Басни Эзопа — страница 42 из 48

Имя Родопиды, которая здесь упоминается, тоже было окутано легендами. Геродот говорит, что, желая себя увековечить, она пожертвовала в Дельфы небывалый дар — гору железных вертелов, ценой в десятую часть своего нажитого блудом состояния («Куда как достойно дельфийцев, — замечает по этому поводу Плутарх: — Родопиде уделять место для десятой доли ее заработков, а Эзопа, ее товарища по рабству, казнить». См. Плутарх, «О дельфийском оракуле», 14). А позднейшая легенда, сохраненная Страбоном и Элианом, рассказывает, что однажды во время купания орел похитил у Родопиды сандалию, принес ее египетскому царю, тот заочно влюбился в обладательницу сандалии, стал искать ее по всему Египту, нашел, сделал царицей, а потом похоронил в своей пирамиде, — фольклорный сюжет «Золушки» на греко-египетский лад. Однако нас интересует не Родопида, а Эзоп. Мы видим, что Геродот считает «баснописца Эзопа» лицом, заведомо известным читателям, и что он сообщает о нем три факта: во-первых, жил Эзоп в первой трети VI в. (фараон Амасис правил с 570 г. до н. э., поэтесса Сапфо умерла ок. 568 г. до н. э.); во-вторых, он жил на Самосе и был рабом некоего Иадмона; в-третьих, он был за что-то убит в Дельфах, и дельфийцам пришлось платить за него выкуп.

- Исходные данные:
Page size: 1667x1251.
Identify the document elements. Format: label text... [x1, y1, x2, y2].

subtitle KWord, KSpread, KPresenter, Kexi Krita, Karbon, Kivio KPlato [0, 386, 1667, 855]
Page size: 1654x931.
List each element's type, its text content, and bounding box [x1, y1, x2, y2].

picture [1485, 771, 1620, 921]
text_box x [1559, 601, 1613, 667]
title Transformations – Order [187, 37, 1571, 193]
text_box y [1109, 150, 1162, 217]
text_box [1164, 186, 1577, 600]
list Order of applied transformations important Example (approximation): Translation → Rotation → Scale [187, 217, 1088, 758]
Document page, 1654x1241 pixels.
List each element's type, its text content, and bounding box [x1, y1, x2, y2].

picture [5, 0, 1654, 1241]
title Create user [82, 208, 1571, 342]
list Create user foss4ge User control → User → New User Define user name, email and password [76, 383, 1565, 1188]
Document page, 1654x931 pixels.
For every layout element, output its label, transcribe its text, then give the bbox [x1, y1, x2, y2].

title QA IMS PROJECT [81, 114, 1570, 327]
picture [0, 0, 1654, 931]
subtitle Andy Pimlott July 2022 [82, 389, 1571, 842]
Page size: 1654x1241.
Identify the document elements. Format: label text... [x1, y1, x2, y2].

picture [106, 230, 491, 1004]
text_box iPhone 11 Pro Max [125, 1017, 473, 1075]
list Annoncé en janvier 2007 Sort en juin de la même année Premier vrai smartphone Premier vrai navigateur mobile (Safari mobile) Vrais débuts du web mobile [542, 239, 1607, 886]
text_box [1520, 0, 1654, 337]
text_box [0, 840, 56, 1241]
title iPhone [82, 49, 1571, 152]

- Задания для выполнения:
1. Перечислите всех античных авторов, чьи сообщения или замечания приводятся во фрагменте об Эзопе и Родопиде.
2. Ответьте на вопросы по фрагменту об Эзопе и Родопиде.
(а) Какой дар, по словам Геродота, Родопида пожертвовала в Дельфы?
(б) С какого года правил фараон Амасис?
(в) Чьим рабом был Эзоп на Самосе?
Позиции здесь никакой роли не играют.

- Ответы по заданиям:
1. Геродот, Плутарх, Страбон, Элиан.

2.
(а) Гору железных вертелов ценой в десятую часть своего состояния.
(б) С 570 г. до н. э.
(в) Рабом некоего Иадмона.